Seu comportamento foi mais emotivo, mais acessível e, acima de tudo, mais amigável. Ao mesmo tempo, ele não fez segredo de sua crença de que estava na fila para o cargo. Ao final, ele sofreu uma derrota chocante para a dupla mais à esquerda, formada por Saskia Esken e Norbert Walter-Borjans.

Mas o velho soldado do partido se manteve firme. Scholz permaneceu concentrado em seu trabalho no governo e deixou que os novos líderes social-democratas fizessem o deles. Ele continuou leal, seguro na suposição de que a nova liderança, segundo ele inexperiente na política, cometeria os próprios erros.

Nos meses seguintes à sua nomeação como candidato a chanceler federal, Scholz evitou grandes gafes. Em agosto último, seus índices de popularidade começaram a subir. Ele tem se vendido como garantia de estabilidade e é responsabilizado pela ascensão inesperada do SPD nas pesquisas de opinião. Pesquisas realizadas após os dois debates televisivos entre os principais candidatos à chefia de governo deram a vitória para Scholz.

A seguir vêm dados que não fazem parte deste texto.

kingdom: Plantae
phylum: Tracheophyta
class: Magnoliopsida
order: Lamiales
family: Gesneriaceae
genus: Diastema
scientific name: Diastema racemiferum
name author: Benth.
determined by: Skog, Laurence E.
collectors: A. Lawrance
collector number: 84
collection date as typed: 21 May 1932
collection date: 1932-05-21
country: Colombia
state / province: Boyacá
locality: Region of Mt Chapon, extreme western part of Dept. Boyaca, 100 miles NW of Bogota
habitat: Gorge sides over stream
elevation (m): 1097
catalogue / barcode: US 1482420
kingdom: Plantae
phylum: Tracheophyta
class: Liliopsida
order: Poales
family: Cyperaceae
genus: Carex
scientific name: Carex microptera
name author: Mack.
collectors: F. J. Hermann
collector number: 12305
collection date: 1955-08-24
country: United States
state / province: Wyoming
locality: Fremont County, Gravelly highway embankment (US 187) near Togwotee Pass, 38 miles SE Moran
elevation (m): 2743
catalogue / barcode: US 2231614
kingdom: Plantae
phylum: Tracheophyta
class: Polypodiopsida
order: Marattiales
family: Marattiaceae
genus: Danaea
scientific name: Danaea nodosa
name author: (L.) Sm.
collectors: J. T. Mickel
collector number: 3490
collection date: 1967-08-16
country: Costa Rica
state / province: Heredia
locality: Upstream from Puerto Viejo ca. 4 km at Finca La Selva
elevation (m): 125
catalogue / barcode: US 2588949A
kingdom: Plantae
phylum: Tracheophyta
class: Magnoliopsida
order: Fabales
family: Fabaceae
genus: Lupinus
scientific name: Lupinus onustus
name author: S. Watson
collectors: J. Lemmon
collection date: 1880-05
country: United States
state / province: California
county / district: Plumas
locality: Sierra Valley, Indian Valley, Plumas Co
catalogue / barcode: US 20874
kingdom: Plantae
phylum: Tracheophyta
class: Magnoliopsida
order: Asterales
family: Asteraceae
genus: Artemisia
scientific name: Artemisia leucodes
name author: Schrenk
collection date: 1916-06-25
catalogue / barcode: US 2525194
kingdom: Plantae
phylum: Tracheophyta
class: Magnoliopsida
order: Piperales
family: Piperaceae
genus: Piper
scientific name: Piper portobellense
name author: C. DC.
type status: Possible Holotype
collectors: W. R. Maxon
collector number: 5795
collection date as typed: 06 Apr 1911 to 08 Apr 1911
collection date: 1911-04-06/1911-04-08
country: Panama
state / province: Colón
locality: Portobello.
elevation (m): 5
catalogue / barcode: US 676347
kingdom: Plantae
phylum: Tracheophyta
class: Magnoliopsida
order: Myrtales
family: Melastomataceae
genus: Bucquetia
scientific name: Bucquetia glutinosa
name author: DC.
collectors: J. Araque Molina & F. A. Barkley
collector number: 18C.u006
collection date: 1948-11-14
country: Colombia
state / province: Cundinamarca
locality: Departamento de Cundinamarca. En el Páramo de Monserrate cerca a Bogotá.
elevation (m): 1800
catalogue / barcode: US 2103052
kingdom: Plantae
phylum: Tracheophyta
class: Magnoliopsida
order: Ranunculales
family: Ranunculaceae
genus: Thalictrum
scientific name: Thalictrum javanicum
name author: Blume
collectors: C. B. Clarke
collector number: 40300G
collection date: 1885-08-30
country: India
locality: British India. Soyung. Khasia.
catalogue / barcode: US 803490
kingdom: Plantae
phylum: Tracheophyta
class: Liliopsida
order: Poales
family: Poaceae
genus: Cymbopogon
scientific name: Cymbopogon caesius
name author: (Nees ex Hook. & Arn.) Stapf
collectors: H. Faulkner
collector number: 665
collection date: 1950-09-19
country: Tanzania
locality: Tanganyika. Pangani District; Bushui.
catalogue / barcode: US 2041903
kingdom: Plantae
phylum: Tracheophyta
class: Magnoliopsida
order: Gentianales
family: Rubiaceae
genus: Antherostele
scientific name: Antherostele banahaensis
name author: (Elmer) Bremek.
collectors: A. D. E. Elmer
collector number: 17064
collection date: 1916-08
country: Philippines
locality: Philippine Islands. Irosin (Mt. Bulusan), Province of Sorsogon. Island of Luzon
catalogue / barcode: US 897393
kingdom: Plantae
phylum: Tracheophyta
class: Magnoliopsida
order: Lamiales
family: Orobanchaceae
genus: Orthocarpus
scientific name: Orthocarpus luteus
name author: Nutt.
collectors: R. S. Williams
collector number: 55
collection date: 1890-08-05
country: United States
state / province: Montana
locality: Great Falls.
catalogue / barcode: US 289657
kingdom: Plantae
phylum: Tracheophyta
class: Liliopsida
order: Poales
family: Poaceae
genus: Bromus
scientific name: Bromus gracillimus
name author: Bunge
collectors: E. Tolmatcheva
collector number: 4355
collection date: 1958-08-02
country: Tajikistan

Em 26 de setembro de 2021, entretanto, os partidos serão eleitos, e não os candidatos diretamente. Por muito tempo, o SPD aparecia em terceiro lugar nas pesquisas, atrás da CDU e dos verdes. "Quem quiser que eu seja chanceler federal tem de votar no SPD", repete Scholz. Isso parece ter tido efeito. Nas últimas semanas, o SPD obteve ganhos significativos nas pesquisas, primeiro ultrapassando os verdes e depois também a CDU.


Qualquer futuro governo na Alemanha terá que ser baseado em uma coalizão, provavelmente de três partidos. Potenciais candidatos a uma aliança de governo com o SPD são o Partido Verde e o Partido Liberal Democrata (FDP). Também A Esquerda (Die Linke) é cogitada.

Se o SPD conseguir se tornar o partido mais forte na votação de 26 de setembro, Olaf Scholz será o sucessor de Angela Merkel na chefia do governo da Alemanha.